Home to more than 200 nationalities, Dubai holds the title of the world’s most cosmopolitan city following the latest World Migration Report – a testimony that the city has long been a meeting point for the world.
Dubai is gradually becoming a place not only for trade and business, but also a hub for sharing ideas, experiences and inspiration in an environment that provides unique opportunities for startups.
This can be of a great inspiration to this country, but it is imperative for Ghana to consider adopting some of the strategies which have worked perfectly for Dubai, and how such examples have helped transform the economy of the Emirates.
Ghana already has a tradition of attracting investments into agriculture and agro-processing. However, investment into other key sectors including financial services, infrastructure, transportation, ICT and tourism are growing at a slower pace than expected.
Unlike Ghana, Dubai has emerged as a global hub for financial services, logistics, hospitality and trade and is steadily growing in other sectors including healthcare, technology and clean energy, nourishing a strong and diverse knowledge base and community of trained professionals that make it the ideal location for association conferences, corporate meetings and business events.
Dubai in its bid to attract investors all around the globe into key sectors, has put in place proactive tax laws which Ghana can take a cue from.
The Emirati country has a zero percent tax rate on profits for investors, zero percent personal income tax, 100 percent foreign ownership, no restrictions on the number of foreign employees, no restriction on capital repatriation, provision of an independent judicial system, among other benefits.

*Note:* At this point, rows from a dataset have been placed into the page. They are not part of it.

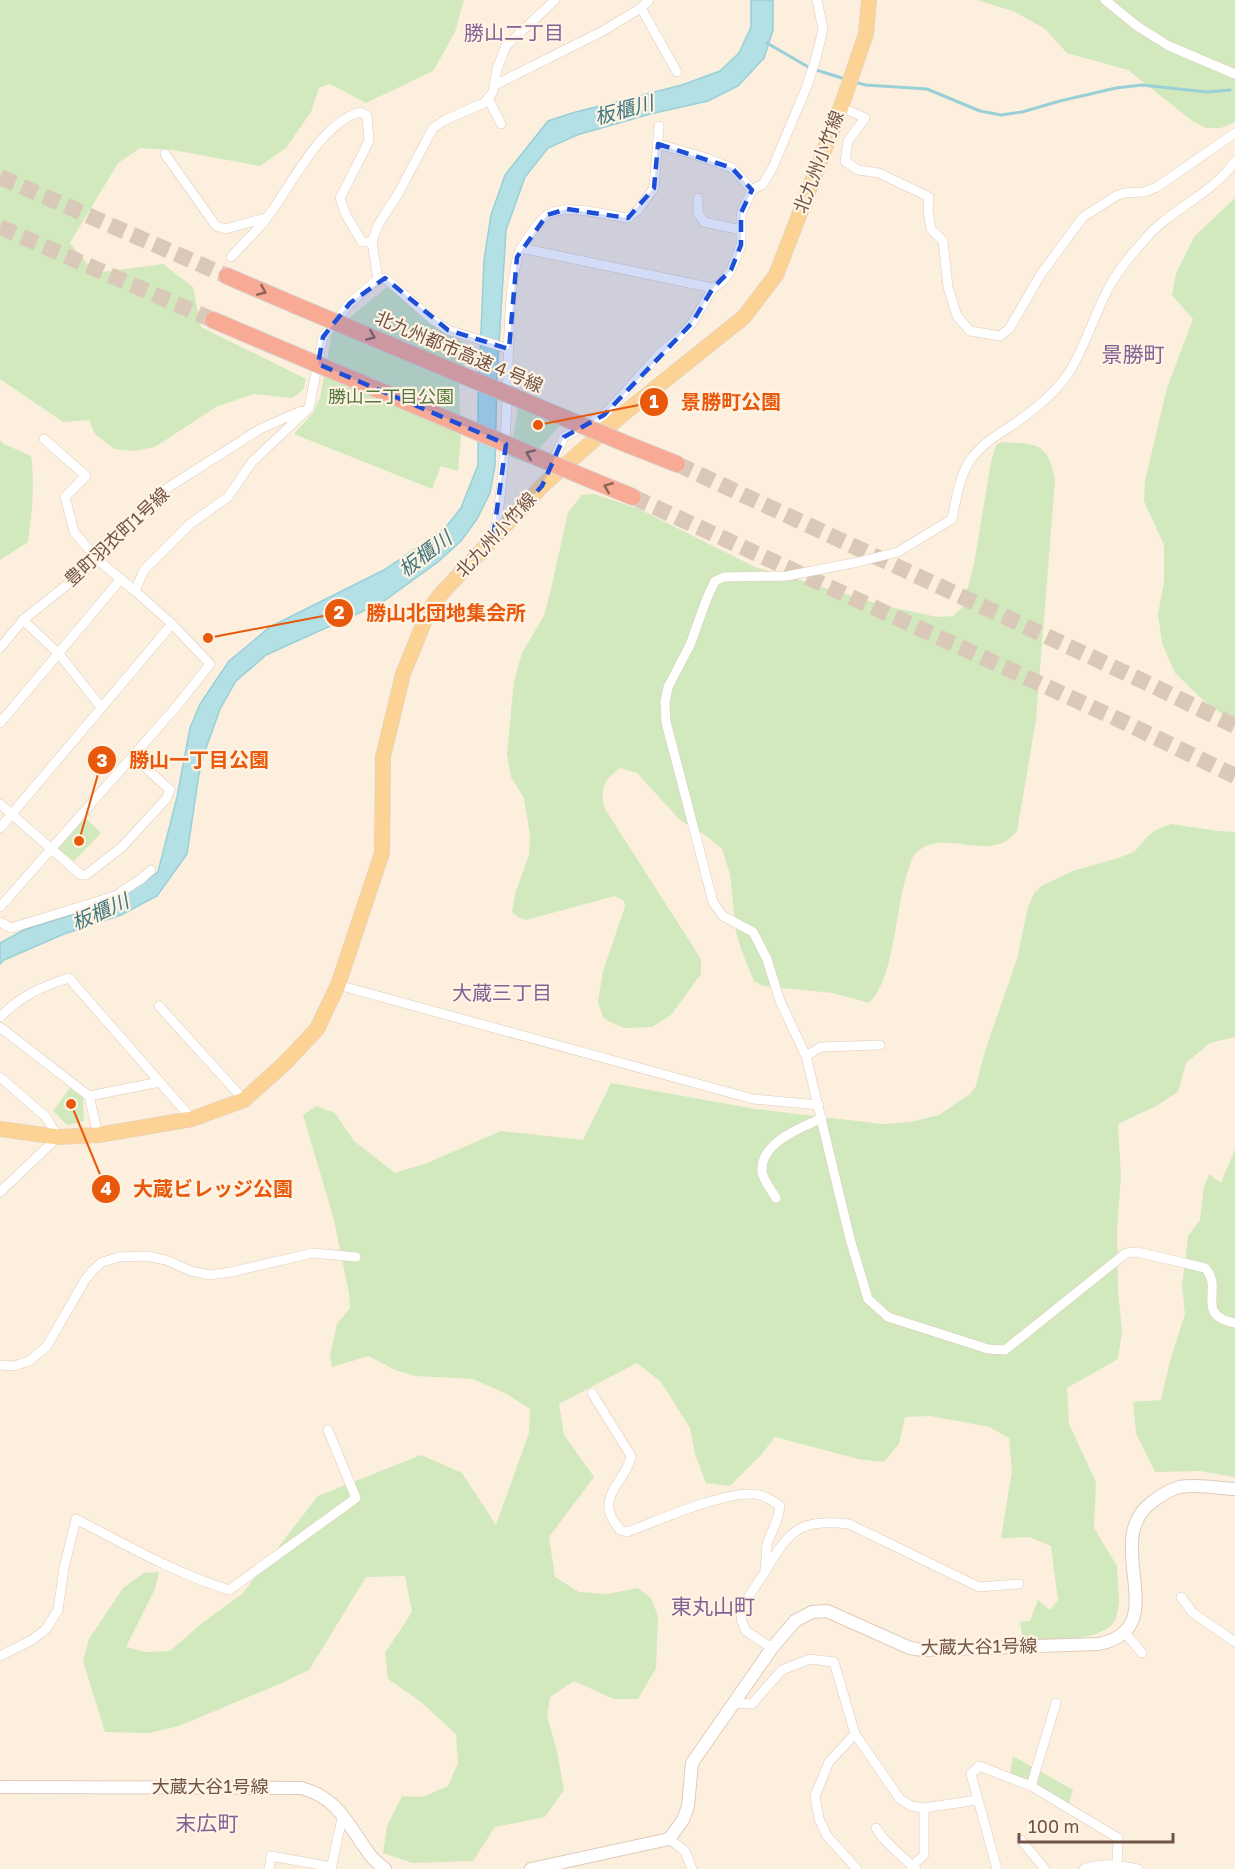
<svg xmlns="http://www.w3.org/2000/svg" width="1235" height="1869" viewBox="0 0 1235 1869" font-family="'Golos Text','Noto Sans JP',sans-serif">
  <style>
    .green { fill: #d1e9bd }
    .water { fill: #b3e0e5; stroke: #99d0d7; stroke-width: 1.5 }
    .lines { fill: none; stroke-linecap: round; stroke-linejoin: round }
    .stream { stroke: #99d0d7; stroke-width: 3 }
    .motorway-tunnel { stroke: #dac8b8; stroke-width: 16; stroke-dasharray: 16 8; stroke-linecap: butt }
    .minor-casing { stroke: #e0cbbb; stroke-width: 10 }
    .tertiary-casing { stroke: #e0cbbb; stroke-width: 14 }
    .primary-casing { stroke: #dad3cf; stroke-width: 16 }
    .motorway-casing { stroke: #dad3cf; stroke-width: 18 }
    .minor { stroke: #fff; stroke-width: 9 }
    .tertiary { stroke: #fff; stroke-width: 12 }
    .primary { stroke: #fcd295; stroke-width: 15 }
    .motorway { stroke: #f8aa94; stroke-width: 16 }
    .motorway-bridge-casing { stroke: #dad3cf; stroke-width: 18; stroke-linecap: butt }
    .motorway-bridge { stroke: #f8aa94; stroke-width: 16 }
    .oneway { stroke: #8d6556 }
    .marked { fill: #1d4ed8; fill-opacity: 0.2; stroke: #1d4ed8; stroke-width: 4.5; stroke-dasharray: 12 8; stroke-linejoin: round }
    .labels { text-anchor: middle; stroke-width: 4.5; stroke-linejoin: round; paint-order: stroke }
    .street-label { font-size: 18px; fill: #725447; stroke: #fff3e4 }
    .park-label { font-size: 18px; fill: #52783f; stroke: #fff3e4 }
    .neighbourhood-label { font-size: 20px; fill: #826295; stroke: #fff3e4 }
    .water-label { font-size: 20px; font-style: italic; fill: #3e777f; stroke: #fff3e4 }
    .quarter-label { font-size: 21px; fill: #826295; stroke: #fff3e4 }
    .leader { fill: none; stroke: #e8590c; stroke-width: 2 }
    .callout-dot { fill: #e8590c; stroke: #fff3e4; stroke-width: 2 }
    .mark-label { font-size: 18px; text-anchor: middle; font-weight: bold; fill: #fff }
    .callout-label { font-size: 20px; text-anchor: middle; font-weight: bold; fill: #e8590c; stroke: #fff3e4; stroke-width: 4.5; stroke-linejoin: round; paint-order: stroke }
  </style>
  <rect width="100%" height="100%" fill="#fcefde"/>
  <g class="green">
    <polygon points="0,0 464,0 455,32 433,71 366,103 330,84 319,88 311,112 286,148 260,166 173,150 140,148 118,163 70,243 95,273 163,264 193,287 201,327 306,379 303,390 292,398 253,394 216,407 155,447 133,451 114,449 95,434 89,420 63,422 0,379"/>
    <polygon points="977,0 1235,0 1235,122 1221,128 1206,128 1191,120 1128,70 1067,53 1045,29 1015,12"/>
    <polygon points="1235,198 1235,723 1202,699 1175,673 1162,643 1158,614 1164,583 1164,545 1144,501 1145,481 1167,388 1193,319 1172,295 1176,273 1194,237"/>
    <polygon points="387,287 391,288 468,346 459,384 461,436 458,471 441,466 432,489 294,434 313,413 320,398 332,332"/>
    <polygon points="520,395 573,411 526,463 510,457"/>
    <path d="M0,440l4,4 27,12c4,28 1,58 -3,86l-28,18z"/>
    <path d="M1002,442c35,2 46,0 53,38l-19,240 -19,111c-26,35 -75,-6 -102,23 -4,4 -5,12 -7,17 -13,36 -13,108 -39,132l-36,-10 -70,-7 -9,-5 -13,-32 -5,-17 -6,-58 -8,-25 -17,-14 -25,-15 -43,-47 -17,-5c-16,12 -21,22 -15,41l96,150v15l-30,41 -19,12 -28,1 -16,-7 -5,-4 -5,-15 5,-31 22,-64 -1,-6 -9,-5 -89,24 -8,-3 -6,-5 3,-18 14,-39 1,-19 -6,-38 -13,-21 -4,-23 7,-73 8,-28 22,-37 8,-31 16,-73 14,-17 12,-1 45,15 116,58 131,39 51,11 16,-1 9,-8 12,-44 17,-102 5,-17z"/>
    <polygon points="85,818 101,833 74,861 58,849"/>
    <polygon points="1171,824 1218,831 1235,832 1235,1037 1210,1043 1186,1063 1178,1092 1156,1106 1118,1124 1121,1177 1117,1230 1118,1291 1122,1330 1118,1359 1067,1388 1069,1424 1096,1482 1094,1528 1117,1566 1119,1603 1116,1619 1110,1627 1096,1634 1071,1640 1023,1640 1020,1622 1030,1621 1038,1600 1050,1610 1058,1600 1051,1546 1029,1537 1001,1538 1012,1471 1009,1438 989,1427 931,1416 905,1417 899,1444 884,1462 858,1459 775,1437 760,1456 730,1486 706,1483 695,1454 690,1428 661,1382 637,1363 559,1404 564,1435 594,1477 549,1537 555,1577 579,1592 607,1594 638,1588 651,1598 658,1616 656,1668 638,1699 614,1699 574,1681 550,1697 547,1716 557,1751 564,1790 545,1817 495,1827 473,1861 412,1863 383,1853 387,1826 402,1796 422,1797 448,1786 458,1763 456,1734 421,1702 388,1679 385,1653 412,1612 405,1576 366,1577 309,1670 282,1683 179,1726 149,1733 105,1732 83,1661 89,1639 123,1588 144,1573 159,1572 155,1589 126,1647 146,1652 170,1651 201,1624 242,1594 318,1496 421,1455 462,1473 496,1525 529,1433 530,1409 507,1394 473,1379 415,1376 395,1370 369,1356 332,1367 330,1356 337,1324 350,1308 349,1293 333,1216 303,1115 316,1106 335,1113 354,1141 395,1173 427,1163 501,1131 583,1140 611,1083 755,1109 882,1124 911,1122 939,1115 970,1094 976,1086 985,1051 1017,959 1028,907 1034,893 1043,885 1073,871 1118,858 1134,852 1149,835 1156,830"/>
    <polygon points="70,1088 83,1098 84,1121 67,1125 53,1111"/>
    <polygon points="1235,1149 1235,1477 1200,1471 1155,1472 1136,1433 1133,1402 1161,1400 1170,1361 1185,1314 1182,1287 1188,1236 1200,1220 1204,1186 1209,1174 1221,1183"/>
    <polygon points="1013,1756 1073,1790 1069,1803 1036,1785 1010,1774"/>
  </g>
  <polygon class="water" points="751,0 773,0 773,30 764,58 738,86 708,101 650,114 577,135 548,148 525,177 506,230 497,376 495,466 490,493 477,519 461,541 438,562 381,603 266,655 236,681 220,709 205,751 199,774 187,854 157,896 121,915 64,934 4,960 0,964 0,943 24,930 115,901 158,872 177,797 190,728 200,704 229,661 270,627 384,570 445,528 461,508 478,465 478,402 484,260 491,215 505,175 548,121 572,113 682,85 720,71 739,53 751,27"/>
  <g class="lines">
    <g class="stream">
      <polyline points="767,43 810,68 845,79"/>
      <polyline points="854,82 866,85 927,89 980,111 1001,115 1022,112 1060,101 1116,88 1142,85 1207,92 1230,90"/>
    </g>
    <g class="motorway-tunnel">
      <polyline points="0,177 227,276"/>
      <polyline points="0,227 213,320"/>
      <polyline points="677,464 1145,682 1235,726"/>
      <polyline points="633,497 1128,724 1235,776"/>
    </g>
    <g class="minor-casing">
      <g id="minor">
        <polyline points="1105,0 1137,26 1169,46 1235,74"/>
        <polyline points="641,8 677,72"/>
        <polyline points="495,85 601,32 641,8 649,0"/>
        <polyline points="488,98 501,124"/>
        <polyline points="841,107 865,118 848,141 845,161 858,170 879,173 929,197 928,211 931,229 943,241 948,287 957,316 970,331 1000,336 1009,329 1041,274 1083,217 1116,196 1124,193 1144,192 1157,187 1235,133"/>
        <polyline points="658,144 703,157 732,168 752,190"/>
        <polyline points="165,154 216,226 226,229 265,218"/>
        <path d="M1235,161c-22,33 -63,47 -89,77 -14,16 -28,32 -38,51 -14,27 -23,57 -38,82 -13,21 -36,39 -56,53 -16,10 -35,22 -45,38 -10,16 -13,38 -17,57l-54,33 -40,10 -71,14 -63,1 -9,4 -8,17 -17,47 -22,42 -3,15 1,20 47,180 10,14 30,16 14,27 13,42 26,55 44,183 18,60 20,18 100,32 17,1 121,-97 11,-1 68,16c20,20 -12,47 30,55"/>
        <polyline points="698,198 698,213 704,222 741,230"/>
        <polyline points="521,248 713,288"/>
        <path d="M231,257c13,-14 27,-27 38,-42 23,-31 52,-92 91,-103l7,4 2,25 -29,57 6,17 16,27h10"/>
        <polyline points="378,279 385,278 433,320 448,330 509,349"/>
        <polyline points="44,439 86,476 65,497 74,532 98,560 135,591"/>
        <polyline points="551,465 564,437 604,415 659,354 679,337 692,323 713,288 722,282 731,270 741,245 741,213 752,190 763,184 772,169 807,86 816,58 823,29 817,0"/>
        <path d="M494,536c11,-56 12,-111 14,-168 1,-36 1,-74 9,-109 2,-10 22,-39 30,-44 18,-12 60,0 81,3l11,-9 15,-21 5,-62"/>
        <polyline points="23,620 59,654 101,707"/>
        <polyline points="0,648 23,620 98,560 161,492 260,429 301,411"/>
        <polyline points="0,723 120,580"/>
        <polyline points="0,804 81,875 86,875 122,847 166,799 170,790 133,756"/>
        <polyline points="0,828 172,624"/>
        <polyline points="0,907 176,707 210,664 172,624 135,591 144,570 190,524 228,497 252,462 309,408 323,337 350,303 378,279 372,242 378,225 398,194 433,128 445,120 484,103 493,92 497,69 506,46 555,0"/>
        <polyline points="0,922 11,928 115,896 141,879 151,870"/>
        <polyline points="338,985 753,1099 819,1105"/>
        <polyline points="159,1006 244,1100"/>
        <path d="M0,1017c21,-21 40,-30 69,-39l123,141"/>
        <polyline points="0,1027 89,1096 98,1135"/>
        <polyline points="806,1056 821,1047 880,1045"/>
        <polyline points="0,1077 46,1117 58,1137 0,1192"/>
        <polyline points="89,1096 160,1082"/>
        <path d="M776,1198c-4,-7 -13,-18 -14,-26 -2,-30 39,-44 60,-54"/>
        <polyline points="0,1365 14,1366 29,1361 47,1346 85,1280 93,1270 102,1262 120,1257 146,1256 166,1260 191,1271 210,1275 231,1272 313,1253 356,1257"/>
        <path d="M592,1393l39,63c-2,18 -25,34 -22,53 0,7 7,15 11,21l7,2c33,-12 94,-40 127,-38 10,1 18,6 26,12l-2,11 -11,27 -2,28 -20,30 -4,17 5,12 26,17"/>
        <path d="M766,1570c24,-41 34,-51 83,-46l130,63 40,-3"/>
        <polyline points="1181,1597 1193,1613 1235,1642"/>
        <polyline points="1125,1633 1142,1653"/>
        <path d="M0,1656l32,-16 14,-11 12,-19 6,-42 12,-49c50,26 99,54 153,71l127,-92 -28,-68"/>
        <polyline points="735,1703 752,1704 782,1670 810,1659 834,1662 855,1734 900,1799 911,1806 924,1808 977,1800"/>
        <polyline points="855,1734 829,1762 815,1796 819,1819 827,1836 857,1869"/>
        <polyline points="1031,1786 1056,1703"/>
        <path d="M876,1828c9,16 24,25 36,38"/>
        <polyline points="669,1839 685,1851 692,1869"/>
        <polyline points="1021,1840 1045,1869"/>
        <polyline points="269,1869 271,1856 332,1867"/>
        <polyline points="331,1869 343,1814"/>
        <polyline points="916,1869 912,1866 924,1855 924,1808"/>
        <polyline points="997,1869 971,1774 979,1766 1031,1786 1118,1838 1117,1864"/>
        <path d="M1084,1869c18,-7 36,-4 54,0"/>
      </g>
    </g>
    <g class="tertiary-casing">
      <g id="tertiary">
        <path d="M0,1787l301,1c38,10 46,36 67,64 4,7 11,12 17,17"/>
        <path d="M531,1869l138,-30 14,-19 5,-14 4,-43 80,-115 23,-27 17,-9 15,-1 83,37 13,2 176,-6c77,-16 0,-103 53,-142 8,-6 18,-13 28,-15 17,-3 38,1 55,2"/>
      </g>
    </g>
    <g class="primary-casing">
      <polyline id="primary" points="0,1129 58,1137 98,1135 192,1119 244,1100 284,1064 317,1029 338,985 382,853 383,757 403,674 429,610 440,595 542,486 623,414 744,317 776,275 841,107 866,34 869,0"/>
    </g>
    <g class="motorway-casing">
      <g id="motorway">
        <polyline points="227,276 297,306"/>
        <polyline points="213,320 279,348"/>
        <polyline points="629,445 677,464"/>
        <polyline points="584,477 633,497"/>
      </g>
    </g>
    <use href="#minor" class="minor"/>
    <use href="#tertiary" class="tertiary"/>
    <use href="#primary" class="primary"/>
    <use href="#motorway" class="motorway"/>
    <g class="motorway-bridge-casing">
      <g id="motorway-bridge">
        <polyline points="297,306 629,445"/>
        <polyline points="279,348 584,477"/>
      </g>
    </g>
    <use href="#motorway-bridge" class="motorway-bridge"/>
  </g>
  <defs><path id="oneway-chevron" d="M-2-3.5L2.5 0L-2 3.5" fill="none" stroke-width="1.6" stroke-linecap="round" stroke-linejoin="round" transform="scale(1.5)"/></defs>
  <g class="oneway">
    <use href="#oneway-chevron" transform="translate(262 291) rotate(23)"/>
    <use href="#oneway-chevron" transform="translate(371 336) rotate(23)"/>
    <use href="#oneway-chevron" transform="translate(530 454) rotate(-157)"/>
    <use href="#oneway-chevron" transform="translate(608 487) rotate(-158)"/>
  </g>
  <path class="marked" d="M658,144l74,24 20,22 -11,23v32l-10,25 -18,18 -21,35 -88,92 -40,22 -22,49 -49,52 13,-94 -188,-80 5,-27 27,-34 35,-25 63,52 61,19 8,-92 30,-42 20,-6 61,9 26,-30z"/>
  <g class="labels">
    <g class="street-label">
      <text transform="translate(819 162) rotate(-69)" y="6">北九州小竹線</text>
      <text transform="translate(459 352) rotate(23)" y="6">北九州都市高速４号線</text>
      <text transform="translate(496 535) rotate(-47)" y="6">北九州小竹線</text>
      <text transform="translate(117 537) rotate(-43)" y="6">豊町羽衣町1号線</text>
      <text transform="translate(979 1647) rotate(-1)" y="6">大蔵大谷1号線</text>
      <text x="210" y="1793">大蔵大谷1号線</text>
    </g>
    <g class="park-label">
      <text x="391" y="403">勝山二丁目公園</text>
    </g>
    <g class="neighbourhood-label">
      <text x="514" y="40">勝山二丁目</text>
      <text x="502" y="1000">大蔵三丁目</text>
    </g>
    <g class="water-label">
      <text transform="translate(624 110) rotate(-15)" y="7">板櫃川</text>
      <text transform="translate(425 554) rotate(-37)" y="7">板櫃川</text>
      <text transform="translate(100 912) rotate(-24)" y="7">板櫃川</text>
    </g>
    <g class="quarter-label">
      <text x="1133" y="362">景勝町</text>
      <text x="713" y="1614">東丸山町</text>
      <text x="207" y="1831">末広町</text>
    </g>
  </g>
  <path class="leader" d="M538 425L654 402M208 638L339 613M79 841L102 760M71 1104L106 1189"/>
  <g class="callout-dot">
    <circle cx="538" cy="425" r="6"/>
    <circle cx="208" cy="638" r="6"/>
    <circle cx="79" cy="841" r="6"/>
    <circle cx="71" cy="1104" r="6"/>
    <circle cx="654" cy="402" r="15"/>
    <circle cx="339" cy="613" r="15"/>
    <circle cx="102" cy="760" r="15"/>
    <circle cx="106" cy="1189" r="15"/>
  </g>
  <g class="mark-label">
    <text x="654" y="408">1</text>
    <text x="339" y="619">2</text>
    <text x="102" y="767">3</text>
    <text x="106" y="1195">4</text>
  </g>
  <g class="callout-label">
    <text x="731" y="409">景勝町公園</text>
    <text x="446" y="620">勝山北団地集会所</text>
    <text x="199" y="767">勝山一丁目公園</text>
    <text x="213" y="1196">大蔵ビレッジ公園</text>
  </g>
  <path d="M1019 1833v9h154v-9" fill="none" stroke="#725447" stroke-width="3"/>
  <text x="1028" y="1833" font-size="18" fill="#725447" stroke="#fff3e4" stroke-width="4.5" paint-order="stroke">100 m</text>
</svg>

However, corporate tax rate – which is 25 percent in Ghana – is paid by companies on their profits with self-employed persons required to pay income tax at graduated rates in four equal installments. Ghana can take cues from Dubai to critically look at its corporate tax rate and other taxes to enable investors to throng here.
Dubai’s economy has vastly diversified and is no longer dependent on oil, unlike Ghana that may be looking into a future with an inordinately oil driven economy. The Emirati government instead, has been expanding into the trade, services and the financial sector, with tourism contributing about 7 percent of employment to that economy.
The SME sector in Ghana can also take a great cue from Dubai being that the Emirati government has improved commercial transparency and introduced dynamic regulations, encouraging the formation of small and medium enterprises (SMEs).
With the UAE having an open economy and boasting of high per capita income and a sizable annual trade surplus, economic diversification has significantly reduced the portion of GDP in Dubai derived from oil and gas output to less than 5 percent. That is the direction that Ghana must be considering in order to create a conducive environment for SMEs and large corporations alike in its bid to diversify the economy, which is reliant mainly on imports into a more productive one.